# [What you have to do]
Would you restate all the entries exactly, leaving nothing out?

# [Page segmentation data]
== Segment start ==

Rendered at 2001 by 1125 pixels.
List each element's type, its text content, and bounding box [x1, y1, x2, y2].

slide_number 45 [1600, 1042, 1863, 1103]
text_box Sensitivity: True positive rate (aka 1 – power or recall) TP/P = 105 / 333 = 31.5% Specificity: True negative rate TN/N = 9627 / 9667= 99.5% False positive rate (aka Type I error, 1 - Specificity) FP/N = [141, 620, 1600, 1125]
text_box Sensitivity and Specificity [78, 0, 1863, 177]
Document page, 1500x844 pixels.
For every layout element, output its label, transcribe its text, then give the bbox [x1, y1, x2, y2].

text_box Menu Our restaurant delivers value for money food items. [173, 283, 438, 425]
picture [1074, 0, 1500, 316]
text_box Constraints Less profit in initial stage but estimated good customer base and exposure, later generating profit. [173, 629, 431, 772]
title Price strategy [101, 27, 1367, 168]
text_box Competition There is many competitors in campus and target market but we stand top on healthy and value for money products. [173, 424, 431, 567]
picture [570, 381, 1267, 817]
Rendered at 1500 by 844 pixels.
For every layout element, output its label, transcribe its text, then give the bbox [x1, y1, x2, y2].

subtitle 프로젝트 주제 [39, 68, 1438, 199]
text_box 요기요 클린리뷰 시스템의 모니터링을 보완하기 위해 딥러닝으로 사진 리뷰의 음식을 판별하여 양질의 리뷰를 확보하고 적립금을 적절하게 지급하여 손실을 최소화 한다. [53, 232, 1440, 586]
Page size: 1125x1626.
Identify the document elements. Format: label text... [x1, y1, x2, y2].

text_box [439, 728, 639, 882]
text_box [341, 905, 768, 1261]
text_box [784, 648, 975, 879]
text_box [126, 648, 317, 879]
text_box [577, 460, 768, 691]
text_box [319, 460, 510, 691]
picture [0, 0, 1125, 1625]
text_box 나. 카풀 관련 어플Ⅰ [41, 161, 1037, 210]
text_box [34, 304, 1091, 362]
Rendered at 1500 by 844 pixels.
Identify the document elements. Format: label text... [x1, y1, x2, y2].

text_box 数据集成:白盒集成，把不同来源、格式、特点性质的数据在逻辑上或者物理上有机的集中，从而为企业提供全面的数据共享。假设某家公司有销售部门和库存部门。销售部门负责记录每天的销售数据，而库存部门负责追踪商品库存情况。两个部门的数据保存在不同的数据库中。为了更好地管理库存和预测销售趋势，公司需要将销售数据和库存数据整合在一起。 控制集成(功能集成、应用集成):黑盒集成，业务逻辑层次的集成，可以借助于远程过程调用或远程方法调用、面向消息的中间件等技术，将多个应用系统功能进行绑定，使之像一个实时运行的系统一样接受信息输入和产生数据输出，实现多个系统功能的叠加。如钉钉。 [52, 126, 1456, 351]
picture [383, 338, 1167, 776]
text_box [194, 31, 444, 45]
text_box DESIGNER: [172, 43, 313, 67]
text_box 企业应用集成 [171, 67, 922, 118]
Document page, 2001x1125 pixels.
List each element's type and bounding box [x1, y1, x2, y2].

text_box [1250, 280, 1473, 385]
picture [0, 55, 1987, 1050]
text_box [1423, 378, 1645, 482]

== Segment end ==

# [Task answer]
Rendered at 2001 by 1125 pixels.
List each element's type, its text content, and bounding box [x1, y1, x2, y2].

slide_number 45 [1600, 1042, 1863, 1103]
text_box Sensitivity: True positive rate (aka 1 – power or recall) TP/P = 105 / 333 = 31.5% Specificity: True negative rate TN/N = 9627 / 9667= 99.5% False positive rate (aka Type I error, 1 - Specificity) FP/N = [141, 620, 1600, 1125]
text_box Sensitivity and Specificity [78, 0, 1863, 177]
Document page, 1500x844 pixels.
For every layout element, output its label, transcribe its text, then give the bbox [x1, y1, x2, y2].

text_box Menu Our restaurant delivers value for money food items. [173, 283, 438, 425]
picture [1074, 0, 1500, 316]
text_box Constraints Less profit in initial stage but estimated good customer base and exposure, later generating profit. [173, 629, 431, 772]
title Price strategy [101, 27, 1367, 168]
text_box Competition There is many competitors in campus and target market but we stand top on healthy and value for money products. [173, 424, 431, 567]
picture [570, 381, 1267, 817]
Rendered at 1500 by 844 pixels.
For every layout element, output its label, transcribe its text, then give the bbox [x1, y1, x2, y2].

subtitle 프로젝트 주제 [39, 68, 1438, 199]
text_box 요기요 클린리뷰 시스템의 모니터링을 보완하기 위해 딥러닝으로 사진 리뷰의 음식을 판별하여 양질의 리뷰를 확보하고 적립금을 적절하게 지급하여 손실을 최소화 한다. [53, 232, 1440, 586]
Page size: 1125x1626.
Identify the document elements. Format: label text... [x1, y1, x2, y2].

text_box [439, 728, 639, 882]
text_box [341, 905, 768, 1261]
text_box [784, 648, 975, 879]
text_box [126, 648, 317, 879]
text_box [577, 460, 768, 691]
text_box [319, 460, 510, 691]
picture [0, 0, 1125, 1625]
text_box 나. 카풀 관련 어플Ⅰ [41, 161, 1037, 210]
text_box [34, 304, 1091, 362]
Rendered at 1500 by 844 pixels.
Identify the document elements. Format: label text... [x1, y1, x2, y2].

text_box 数据集成:白盒集成，把不同来源、格式、特点性质的数据在逻辑上或者物理上有机的集中，从而为企业提供全面的数据共享。假设某家公司有销售部门和库存部门。销售部门负责记录每天的销售数据，而库存部门负责追踪商品库存情况。两个部门的数据保存在不同的数据库中。为了更好地管理库存和预测销售趋势，公司需要将销售数据和库存数据整合在一起。 控制集成(功能集成、应用集成):黑盒集成，业务逻辑层次的集成，可以借助于远程过程调用或远程方法调用、面向消息的中间件等技术，将多个应用系统功能进行绑定，使之像一个实时运行的系统一样接受信息输入和产生数据输出，实现多个系统功能的叠加。如钉钉。 [52, 126, 1456, 351]
picture [383, 338, 1167, 776]
text_box [194, 31, 444, 45]
text_box DESIGNER: [172, 43, 313, 67]
text_box 企业应用集成 [171, 67, 922, 118]
Document page, 2001x1125 pixels.
List each element's type and bounding box [x1, y1, x2, y2].

text_box [1250, 280, 1473, 385]
picture [0, 55, 1987, 1050]
text_box [1423, 378, 1645, 482]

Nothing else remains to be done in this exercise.